The move is designed to boost France’s independent bookshops, who claim they cannot compete with the cheap prices and swift delivery offered by their much larger US rival.
“The [book pricing] law is part of our cultural heritage,” said conservative MP Christian Kert who sponsored the bill.
Existing French laws require books to have a unique selling price, in order to protect small sellers, but until now stores have been allowed to apply a discount of up to five per cent. Amazon has angered small booksellers by combining this with free postage to build market share.
The company responded angrily, saying the move would hit consumers who have flocked to its service.
“All measures that aim to raise the price of books sold online will curb the ability of French people to buy cultural works and discriminates against those who buy online,” Amazon said.
France has a history of imposing taxes to try and protect the country’s domestic arts scene.

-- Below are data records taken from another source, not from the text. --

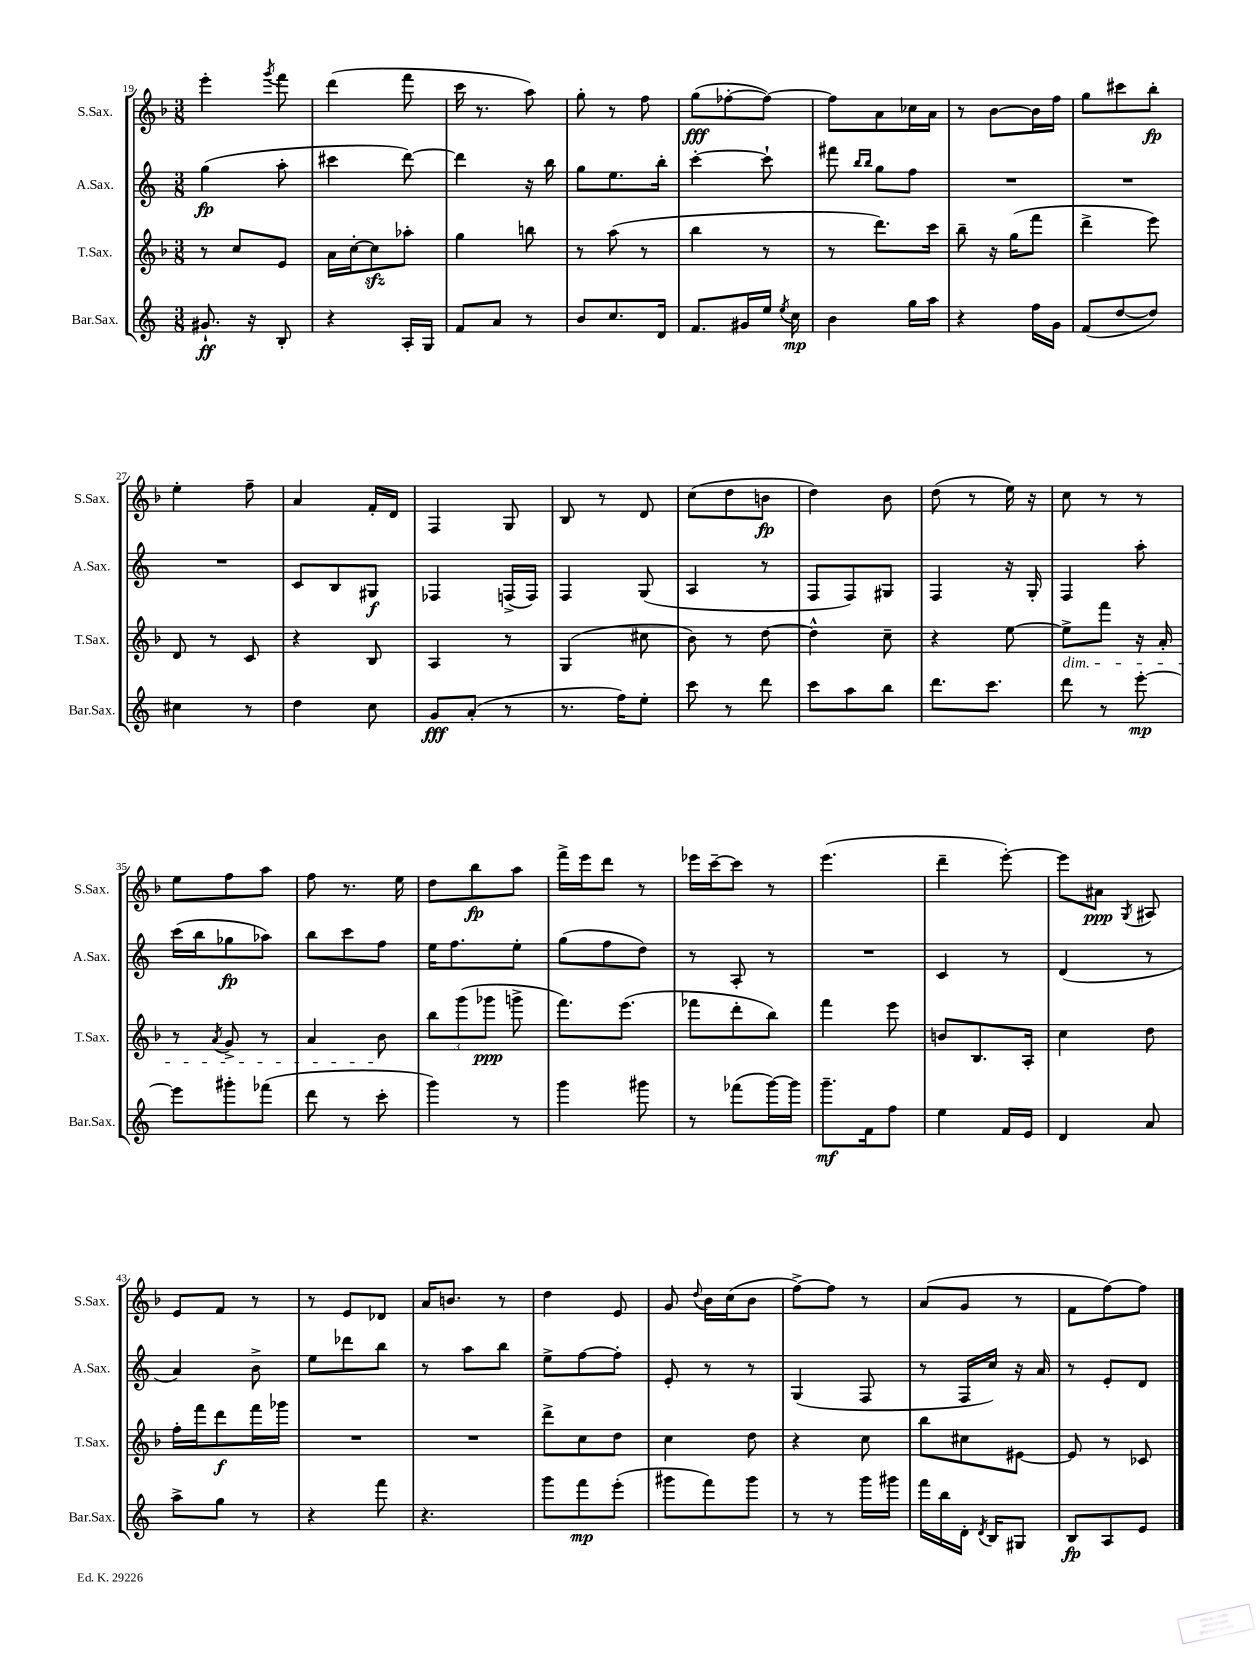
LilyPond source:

<<
\new StaffGroup <<
\new Staff = "s0" \with { instrumentName = "S.Sax." shortInstrumentName = "S.Sax." } {
    \clef treble \key f \major \numericTimeSignature \time 3/8
    \autoBeamOff e'''4-. \acciaccatura { g'''8 } f'''8 |
    d'''4( f'''8 |
    c'''16 r8. a''8) |
    g''8-. r8 f''8 |
    g''8[\fff( fes''8~-. fes''8]~) |
    fes''8[ a'8 ces''16 a'16] |
    r8 bes'8[~ bes'16 f''16] |
    g''8[ cis'''8 bes''8]-.\fp |
    e''4-. f''8-- |
    a'4 f'16[-. d'16] |
    f4 g8 |
    bes8 r8 d'8 |
    c''8[( d''8 b'8]\fp |
    d''4) bes'8 |
    d''8( r8 e''16) r16 |
    c''8 r8 r8 |
    e''8[ f''8 a''8] |
    f''8 r8. e''16 |
    d''8[ bes''8\fp a''8] |
    f'''16[-> e'''16 d'''8] r8 |
    ees'''16[ c'''16~-- c'''8] r8 |
    e'''4.( |
    d'''4-- e'''8~-.) |
    e'''8[ ais'8]\ppp \acciaccatura { g8 } ais8 |
    e'8[ f'8] r8 |
    r8 e'8[ des'8] |
    a'16[ b'8.] r8 |
    d''4 e'8 |
    g'8 \appoggiatura { d''8 } bes'16[ c''16( bes'8] |
    f''8[~->) f''8] r8 |
    a'8[( g'8] r8 |
    f'8[ f''8~) f''8] \bar "|." |
}
\new Staff = "s1" \with { instrumentName = "A.Sax." shortInstrumentName = "A.Sax." } {
    \clef treble \key c \major \numericTimeSignature \time 3/8
    \autoBeamOff g''4\fp( a''8-. |
    cis'''4 d'''8~) |
    d'''4 r16 b''16 |
    g''8[ e''8. b''16]-. |
    c'''4~-. c'''8-! |
    fis'''8 \grace { b''16[ b''16] } g''8[ f''8] |
    R4. |
    R4. |
    R4. |
    c'8[ b8 gis8]\f |
    fes4 f16[->( f16]) |
    f4 g8( |
    a4 r8 |
    f8[ f8) gis8] |
    f4 r16 g16-. |
    f4 a''8-. |
    c'''16[( b''16 ges''8\fp aes''8]) |
    b''8[ c'''8 f''8] |
    e''16[ f''8. e''8]-. |
    g''8[( f''8 d''8]) |
    r8 a8-. r8 |
    R4. |
    c'4 r8 |
    d'4( r8 |
    a'4) b'8-> |
    e''8[ des'''8 b''8] |
    r8 a''8[ b''8] |
    e''8[-> f''8~ f''8]-. |
    e'8-. r8 r8 |
    g4( f8 |
    r8 f16[ c''16]) r16 a'16 |
    r8 e'8[-. d'8] \bar "|." |
}
\new Staff = "s2" \with { instrumentName = "T.Sax." shortInstrumentName = "T.Sax." } {
    \clef treble \key f \major \numericTimeSignature \time 3/8
    \autoBeamOff r8 c''8[ e'8] |
    a'16[ c''16~-. c''8\sfz aes''8]-. |
    g''4 b''8 |
    r8 a''8( r8 |
    bes''4 r8 |
    r8 d'''8.[) c'''16] |
    bes''8-- r16 g''16[( f'''8] |
    d'''4-> e'''8) |
    d'8 r8 c'8 |
    r4 bes8 |
    a4 r8 |
    g4( cis''8 |
    bes'8) r8 d''8~ |
    d''4-^ c''8-- |
    r4 e''8~ |
    e''8[->\dim f'''8] r16 a'16-. |
    r8 \acciaccatura { a'8 } g'8-> r8 |
    a'4 bes'8\! |
    \tuplet 3/2 { bes''8[ g'''8( ges'''8]\ppp } g'''8-> |
    f'''8.[) e'''8.]( |
    fes'''8[ d'''8-. bes''8]) |
    f'''4 e'''8 |
    b'8[ bes8. a16]-. |
    c''4 d''8 |
    f''16[-. f'''16 d'''8\f f'''16 ges'''16] |
    R4. |
    R4. |
    d'''8[-> c''8 d''8] |
    c''4 d''8 |
    r4 c''8 |
    bes''8[ cis''8 eis'8]~ |
    eis'8 r8 ces'8 \bar "|." |
}
\new Staff = "s3" \with { instrumentName = "Bar.Sax." shortInstrumentName = "Bar.Sax." } {
    \clef treble \key c \major \numericTimeSignature \time 3/8
    \autoBeamOff gis'8.-!\ff r16 b8-. |
    r4 a16[-. g16] |
    f'8[ a'8] r8 |
    b'8[ c''8. d'16] |
    f'8.[ gis'16 e''16] \acciaccatura { e''8 } c''16\mp |
    b'4 g''16[ a''16] |
    r4 f''16[ g'16] |
    f'8[( d''8~ d''8]) |
    cis''4 r8 |
    d''4 c''8 |
    g'8[\fff a'8]-.( r8 |
    r8. f''16[) e''8]-. |
    c'''8 r8 d'''8 |
    c'''8[ a''8 b''8] |
    d'''8.[ c'''8.] |
    d'''8 r8 e'''8~-.\mp |
    e'''8[ gis'''8-. fes'''8]( |
    d'''8 r8 c'''8-. |
    g'''4) r8 |
    g'''4 gis'''8 |
    r8 fes'''8[( g'''16~) g'''16] |
    g'''8.[--\mf f'16 f''8] |
    e''4 f'16[ e'16] |
    d'4 a'8 |
    a''8[-> g''8] r8 |
    r4 f'''8 |
    r4. |
    g'''8[ f'''8\mp e'''8]-.( |
    gis'''8[ f'''8) gis'''8] |
    r8 r8 g'''16[ gis'''16] |
    f'''16[ b''16 d'16]-. \acciaccatura { d'8 } b16[ gis8] |
    b8[\fp a8 e'8] \bar "|." |
}
>>
>>
\layout { \context { \Score currentBarNumber = #19 } }
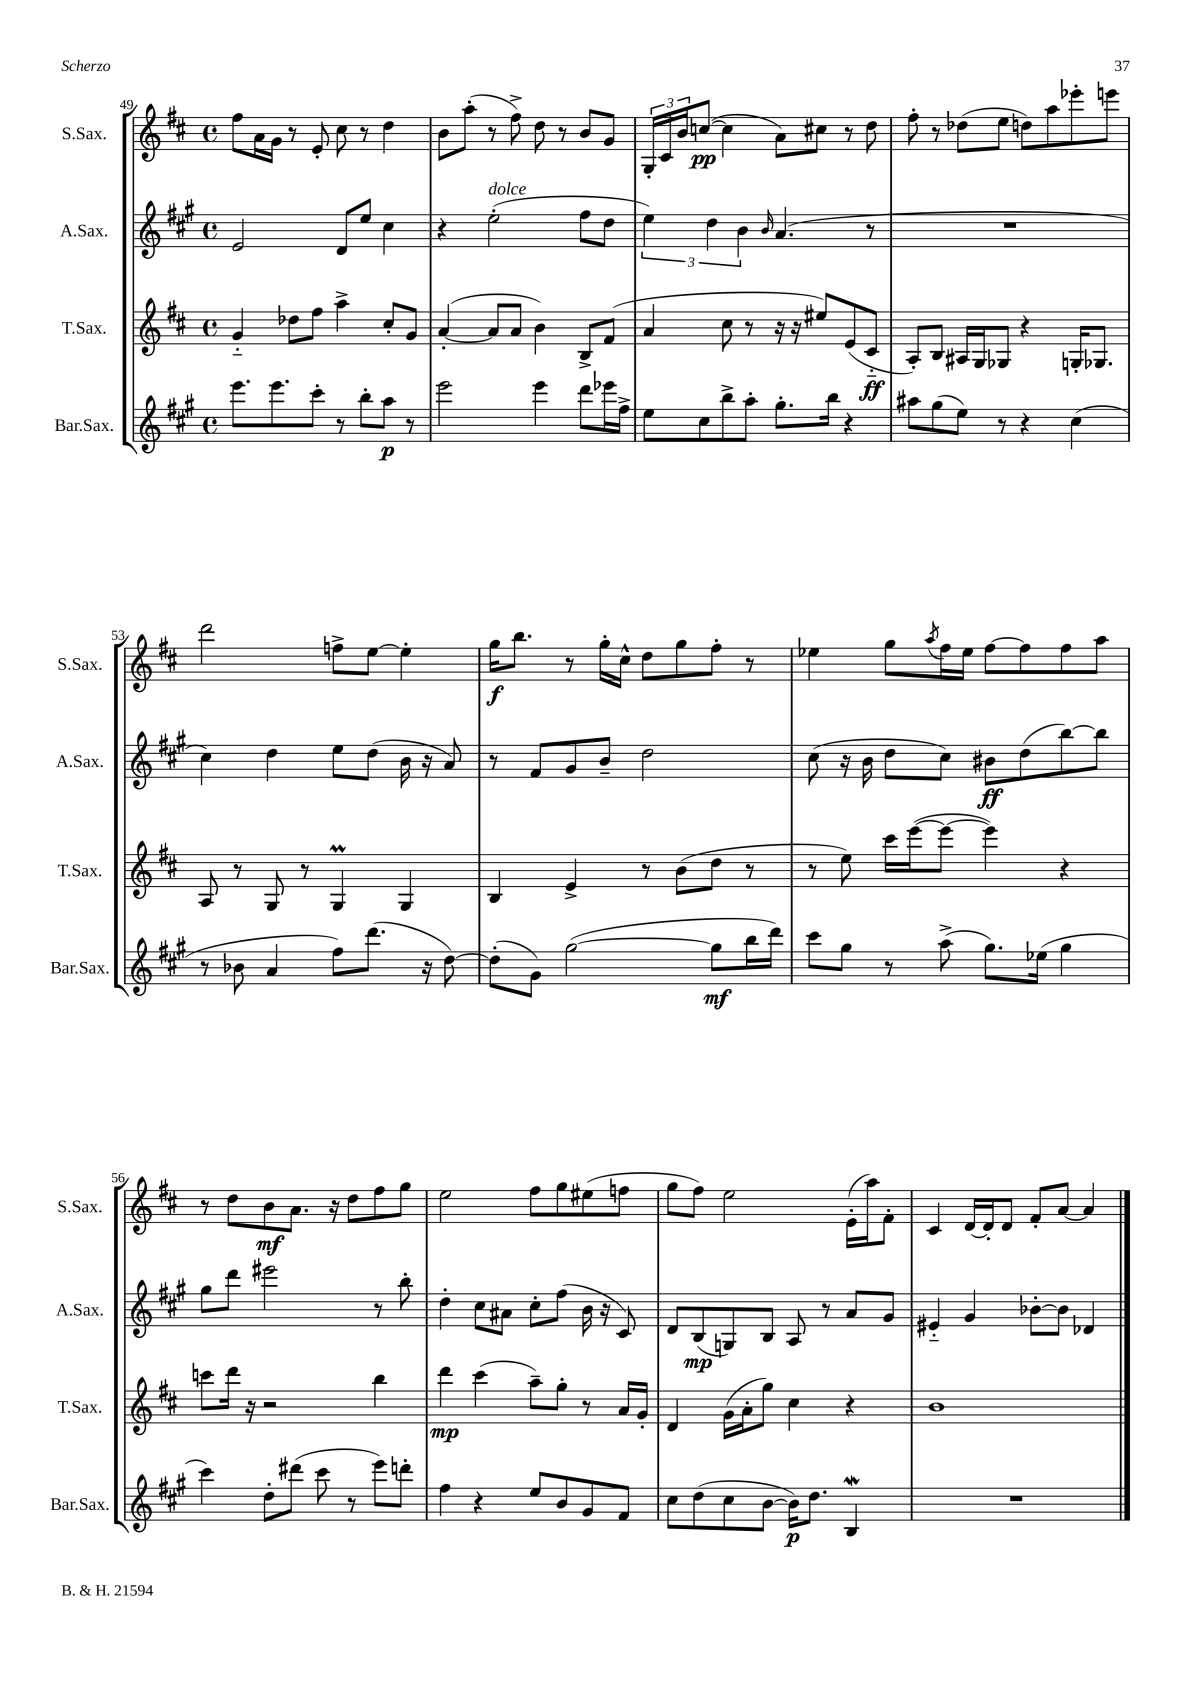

Earlier this year the government considered imposing a tax on the sale of smartphones and music devices to subsidise domestic cultural projects.
Between 1900 and 1995 Britain had a voluntary arrangement between publishers and booksellers, known as the Net Book Agreement, which banned shops from offering books at a discount to their cover price. This collapsed when shops such as Waterstones began offering hefty discounts and the Office of Fair Trading issued a formal challenge on behalf of consumers.
Unlike traditional retailers, Amazon has repeatedly chosen to build market share rather than profit. Net sales grew by a quarter to $61bn (£37.8bn) in 2012 but the company still made a loss of around $39m.